As someone who's in the process of sorting out a set up for under £500 I can tell you it's definitely possible. I decided to go with a Sage DTP (~£300) and currently sorting out a s/h grinder for around £150. It's easy to get alot more for your money too, especially on this forum, you just have to have patience and a bit of luck as aforementioned.


----------



## Apatche64 (Jun 24, 2017)

Thanks guys, I'm considering both options, was set on a sage combo of dtp and smart grinder pro but a few bad reviews have put doubt in my mind.

think I want separate grinder because I have my aeropress at work. Was going to go for the barista express

don't want a massive grinder either


----------



## mcrmfc (Sep 17, 2016)

There are soooo many variables when making good consistent espresso...but think about the 2 biggies...

1. Grind quality

2. Temp stability

So if it was me I would spend 400 on a grinder and pick up a classic for 100 then add a PID.

But....the danger is knackered limescaled classics. So be a bit careful there and buy from a known source.


----------



## Apatche64 (Jun 24, 2017)

Ok, any recommendations on the grinder?


----------



## mcrmfc (Sep 17, 2016)

Second hand Mazzers with newish burrs, Fiorenzato F4 or second hand F64 the list is endless. Quick search on this forum will probably reveal many options for you.

Second hand more traditinal Grinders are quite bullet proof and new Burrs are readily available.

Are you just going to be grinding for espresso, if so a traditional pro Grinder is fine. But if you want to single dose and regularly change coffees that makes things a little trickier at this price point.

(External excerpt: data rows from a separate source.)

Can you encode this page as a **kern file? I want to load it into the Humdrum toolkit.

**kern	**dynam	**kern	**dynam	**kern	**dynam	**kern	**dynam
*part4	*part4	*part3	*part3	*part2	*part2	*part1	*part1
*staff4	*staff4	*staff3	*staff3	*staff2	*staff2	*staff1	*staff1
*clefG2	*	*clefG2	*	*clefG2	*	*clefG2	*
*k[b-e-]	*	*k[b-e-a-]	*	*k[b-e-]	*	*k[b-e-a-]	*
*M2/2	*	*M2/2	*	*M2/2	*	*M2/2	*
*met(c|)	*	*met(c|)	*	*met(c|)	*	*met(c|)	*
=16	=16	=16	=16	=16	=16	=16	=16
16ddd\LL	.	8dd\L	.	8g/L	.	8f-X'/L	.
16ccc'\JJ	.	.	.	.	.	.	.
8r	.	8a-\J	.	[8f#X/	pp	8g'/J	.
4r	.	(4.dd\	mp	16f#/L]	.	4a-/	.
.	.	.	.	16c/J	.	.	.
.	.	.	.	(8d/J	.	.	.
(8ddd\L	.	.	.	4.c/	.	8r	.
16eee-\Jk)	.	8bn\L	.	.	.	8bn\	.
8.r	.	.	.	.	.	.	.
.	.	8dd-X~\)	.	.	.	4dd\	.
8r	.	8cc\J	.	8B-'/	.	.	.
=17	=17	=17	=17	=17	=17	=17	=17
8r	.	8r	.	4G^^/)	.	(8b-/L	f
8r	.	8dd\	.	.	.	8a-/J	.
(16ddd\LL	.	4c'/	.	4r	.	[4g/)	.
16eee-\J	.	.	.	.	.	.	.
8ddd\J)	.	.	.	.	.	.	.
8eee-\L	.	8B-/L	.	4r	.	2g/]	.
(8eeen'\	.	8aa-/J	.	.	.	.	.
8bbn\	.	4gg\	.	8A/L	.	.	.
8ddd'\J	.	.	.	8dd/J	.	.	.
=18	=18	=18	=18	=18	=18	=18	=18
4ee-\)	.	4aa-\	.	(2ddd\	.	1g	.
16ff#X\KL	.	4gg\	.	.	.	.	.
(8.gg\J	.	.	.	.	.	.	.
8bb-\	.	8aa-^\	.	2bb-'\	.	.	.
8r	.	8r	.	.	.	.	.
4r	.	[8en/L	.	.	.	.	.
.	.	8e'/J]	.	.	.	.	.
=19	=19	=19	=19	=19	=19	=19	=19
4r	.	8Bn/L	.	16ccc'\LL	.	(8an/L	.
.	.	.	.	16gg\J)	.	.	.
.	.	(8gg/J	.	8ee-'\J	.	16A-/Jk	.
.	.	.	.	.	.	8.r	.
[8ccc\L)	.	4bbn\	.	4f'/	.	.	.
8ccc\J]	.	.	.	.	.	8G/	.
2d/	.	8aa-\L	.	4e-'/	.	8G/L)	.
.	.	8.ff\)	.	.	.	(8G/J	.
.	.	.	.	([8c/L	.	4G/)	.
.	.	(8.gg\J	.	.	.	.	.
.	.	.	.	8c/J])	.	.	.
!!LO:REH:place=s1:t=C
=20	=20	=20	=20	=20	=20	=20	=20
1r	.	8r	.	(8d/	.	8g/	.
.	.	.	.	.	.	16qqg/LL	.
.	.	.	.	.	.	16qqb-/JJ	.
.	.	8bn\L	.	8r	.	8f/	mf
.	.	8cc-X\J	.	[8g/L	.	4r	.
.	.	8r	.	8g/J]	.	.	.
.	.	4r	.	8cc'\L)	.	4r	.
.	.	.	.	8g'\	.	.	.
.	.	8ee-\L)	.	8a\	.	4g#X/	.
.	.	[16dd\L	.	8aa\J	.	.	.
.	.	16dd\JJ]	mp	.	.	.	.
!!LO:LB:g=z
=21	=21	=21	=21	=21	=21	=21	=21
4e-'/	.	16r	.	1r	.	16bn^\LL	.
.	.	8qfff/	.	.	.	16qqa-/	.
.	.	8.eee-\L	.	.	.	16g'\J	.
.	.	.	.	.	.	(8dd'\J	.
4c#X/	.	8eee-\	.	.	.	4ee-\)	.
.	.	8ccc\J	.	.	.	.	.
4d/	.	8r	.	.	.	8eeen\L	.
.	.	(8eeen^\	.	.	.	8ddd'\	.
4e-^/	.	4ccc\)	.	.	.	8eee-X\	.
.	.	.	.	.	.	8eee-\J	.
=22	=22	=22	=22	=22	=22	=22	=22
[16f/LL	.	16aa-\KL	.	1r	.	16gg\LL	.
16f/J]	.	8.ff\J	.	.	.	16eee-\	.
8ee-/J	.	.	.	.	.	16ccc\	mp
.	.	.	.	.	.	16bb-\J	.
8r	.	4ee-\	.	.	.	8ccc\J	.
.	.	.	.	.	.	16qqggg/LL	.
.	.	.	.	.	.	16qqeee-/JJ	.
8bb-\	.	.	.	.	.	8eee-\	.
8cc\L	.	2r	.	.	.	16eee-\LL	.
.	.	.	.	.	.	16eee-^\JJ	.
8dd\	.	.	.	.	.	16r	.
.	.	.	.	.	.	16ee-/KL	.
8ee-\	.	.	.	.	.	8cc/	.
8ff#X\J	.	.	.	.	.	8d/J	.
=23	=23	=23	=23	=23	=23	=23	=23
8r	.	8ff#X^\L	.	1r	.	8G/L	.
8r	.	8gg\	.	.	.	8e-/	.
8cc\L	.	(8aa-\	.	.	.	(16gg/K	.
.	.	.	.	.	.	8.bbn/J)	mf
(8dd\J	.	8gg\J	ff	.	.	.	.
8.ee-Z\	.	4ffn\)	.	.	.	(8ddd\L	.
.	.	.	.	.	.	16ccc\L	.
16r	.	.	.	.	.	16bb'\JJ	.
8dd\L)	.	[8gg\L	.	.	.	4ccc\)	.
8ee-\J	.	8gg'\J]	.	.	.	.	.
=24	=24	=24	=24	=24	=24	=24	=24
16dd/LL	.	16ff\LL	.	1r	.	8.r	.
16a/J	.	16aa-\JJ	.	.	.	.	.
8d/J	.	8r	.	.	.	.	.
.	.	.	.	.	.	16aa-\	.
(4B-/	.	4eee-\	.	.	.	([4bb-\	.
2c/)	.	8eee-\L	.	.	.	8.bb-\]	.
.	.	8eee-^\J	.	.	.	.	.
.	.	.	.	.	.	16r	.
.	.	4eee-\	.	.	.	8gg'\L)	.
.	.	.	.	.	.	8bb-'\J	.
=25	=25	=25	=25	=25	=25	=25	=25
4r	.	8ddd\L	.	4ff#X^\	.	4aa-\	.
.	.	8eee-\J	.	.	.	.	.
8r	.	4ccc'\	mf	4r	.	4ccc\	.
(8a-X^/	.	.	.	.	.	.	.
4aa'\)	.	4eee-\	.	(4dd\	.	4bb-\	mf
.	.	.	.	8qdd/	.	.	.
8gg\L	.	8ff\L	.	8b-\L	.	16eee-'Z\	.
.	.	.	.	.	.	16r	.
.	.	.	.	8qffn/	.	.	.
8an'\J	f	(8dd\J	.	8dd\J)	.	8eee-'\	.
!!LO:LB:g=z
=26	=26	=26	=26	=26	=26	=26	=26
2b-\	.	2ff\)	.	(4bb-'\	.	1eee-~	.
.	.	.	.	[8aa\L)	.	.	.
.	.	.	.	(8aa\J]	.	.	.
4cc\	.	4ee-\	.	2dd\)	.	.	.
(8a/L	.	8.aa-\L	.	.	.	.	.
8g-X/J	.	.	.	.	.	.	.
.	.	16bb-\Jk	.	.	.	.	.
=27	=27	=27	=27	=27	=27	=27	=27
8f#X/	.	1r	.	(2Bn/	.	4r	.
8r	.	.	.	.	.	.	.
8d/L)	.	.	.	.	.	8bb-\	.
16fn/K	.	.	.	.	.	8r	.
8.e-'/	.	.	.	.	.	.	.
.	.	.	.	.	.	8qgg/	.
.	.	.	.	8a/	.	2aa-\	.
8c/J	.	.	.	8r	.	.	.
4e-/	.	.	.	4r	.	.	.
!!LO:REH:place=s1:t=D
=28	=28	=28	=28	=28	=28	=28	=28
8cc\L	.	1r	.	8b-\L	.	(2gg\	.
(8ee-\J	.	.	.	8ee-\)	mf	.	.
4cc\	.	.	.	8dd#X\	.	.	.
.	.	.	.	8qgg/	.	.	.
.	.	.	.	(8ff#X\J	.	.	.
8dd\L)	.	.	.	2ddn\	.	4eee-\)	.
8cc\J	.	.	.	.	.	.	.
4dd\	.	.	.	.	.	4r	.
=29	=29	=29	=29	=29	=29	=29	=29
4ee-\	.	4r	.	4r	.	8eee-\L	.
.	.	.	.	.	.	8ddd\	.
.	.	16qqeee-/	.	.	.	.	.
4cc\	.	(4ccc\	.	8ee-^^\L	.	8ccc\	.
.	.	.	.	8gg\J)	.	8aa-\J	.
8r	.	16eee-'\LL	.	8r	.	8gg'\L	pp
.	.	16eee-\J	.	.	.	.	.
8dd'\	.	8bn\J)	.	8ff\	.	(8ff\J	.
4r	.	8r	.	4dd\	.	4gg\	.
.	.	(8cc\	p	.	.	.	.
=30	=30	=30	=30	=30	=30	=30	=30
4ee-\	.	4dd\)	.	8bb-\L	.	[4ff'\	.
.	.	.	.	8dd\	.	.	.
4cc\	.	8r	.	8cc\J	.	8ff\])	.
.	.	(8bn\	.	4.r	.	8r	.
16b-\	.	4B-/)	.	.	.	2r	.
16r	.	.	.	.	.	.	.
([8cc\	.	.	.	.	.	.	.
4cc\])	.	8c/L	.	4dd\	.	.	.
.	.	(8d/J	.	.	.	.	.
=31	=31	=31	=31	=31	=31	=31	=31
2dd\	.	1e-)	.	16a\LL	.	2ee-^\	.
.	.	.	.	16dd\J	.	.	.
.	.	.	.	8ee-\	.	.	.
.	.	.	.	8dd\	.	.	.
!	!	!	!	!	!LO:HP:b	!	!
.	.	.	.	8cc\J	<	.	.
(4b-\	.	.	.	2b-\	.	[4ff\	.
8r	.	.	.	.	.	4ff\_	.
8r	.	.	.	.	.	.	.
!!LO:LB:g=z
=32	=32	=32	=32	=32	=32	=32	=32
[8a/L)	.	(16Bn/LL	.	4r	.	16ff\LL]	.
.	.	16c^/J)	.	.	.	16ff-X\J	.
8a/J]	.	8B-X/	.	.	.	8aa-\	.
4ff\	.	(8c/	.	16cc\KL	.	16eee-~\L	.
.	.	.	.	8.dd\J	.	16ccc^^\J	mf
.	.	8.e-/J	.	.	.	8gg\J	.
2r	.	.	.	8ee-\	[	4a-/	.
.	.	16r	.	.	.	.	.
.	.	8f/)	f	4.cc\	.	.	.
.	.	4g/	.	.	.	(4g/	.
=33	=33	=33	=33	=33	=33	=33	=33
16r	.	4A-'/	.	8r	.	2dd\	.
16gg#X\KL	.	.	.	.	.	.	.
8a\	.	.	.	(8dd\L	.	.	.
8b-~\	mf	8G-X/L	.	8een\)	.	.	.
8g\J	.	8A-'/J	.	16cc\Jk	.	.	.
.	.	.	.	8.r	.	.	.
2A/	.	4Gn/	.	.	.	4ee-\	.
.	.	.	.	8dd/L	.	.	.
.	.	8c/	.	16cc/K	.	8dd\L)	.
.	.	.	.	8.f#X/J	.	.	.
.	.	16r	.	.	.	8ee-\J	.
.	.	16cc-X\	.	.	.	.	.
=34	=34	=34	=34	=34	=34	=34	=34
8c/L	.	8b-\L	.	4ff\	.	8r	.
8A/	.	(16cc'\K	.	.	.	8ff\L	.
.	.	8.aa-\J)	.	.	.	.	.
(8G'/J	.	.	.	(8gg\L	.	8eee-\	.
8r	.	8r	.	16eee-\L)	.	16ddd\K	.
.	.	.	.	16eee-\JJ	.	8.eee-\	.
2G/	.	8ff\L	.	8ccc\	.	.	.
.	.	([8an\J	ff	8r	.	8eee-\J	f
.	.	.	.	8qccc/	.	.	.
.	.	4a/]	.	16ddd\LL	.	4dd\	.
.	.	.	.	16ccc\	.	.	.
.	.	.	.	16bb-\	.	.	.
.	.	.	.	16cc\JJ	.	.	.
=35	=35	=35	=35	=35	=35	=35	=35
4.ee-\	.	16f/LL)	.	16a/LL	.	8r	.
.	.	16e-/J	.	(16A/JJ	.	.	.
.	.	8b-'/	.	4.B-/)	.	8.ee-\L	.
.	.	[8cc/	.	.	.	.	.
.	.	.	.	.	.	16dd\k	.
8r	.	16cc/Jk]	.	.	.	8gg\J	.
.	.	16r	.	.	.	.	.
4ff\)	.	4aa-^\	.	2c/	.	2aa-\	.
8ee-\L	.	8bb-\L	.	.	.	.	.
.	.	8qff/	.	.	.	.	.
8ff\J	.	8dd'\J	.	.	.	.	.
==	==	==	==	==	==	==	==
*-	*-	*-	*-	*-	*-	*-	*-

Your domestic focused Grinders with lots of electronics will be more than good enough but with more chance of going wrong and with smaller burrs that mean you won't quite be getting the low temp, low static, consistent grind that pulls out the depth of flavour and consistency in the coffee.


----------



## DickL (Jan 16, 2017)

Hi I have a Dilonghi grinder for sale, it has had very little use as I have bought a Maratza encore, I live in Sussex so local if possible


----------



## Apatche64 (Jun 24, 2017)

Thanks guys,

ive already got a delonghi grinder, cheap £40 one


----------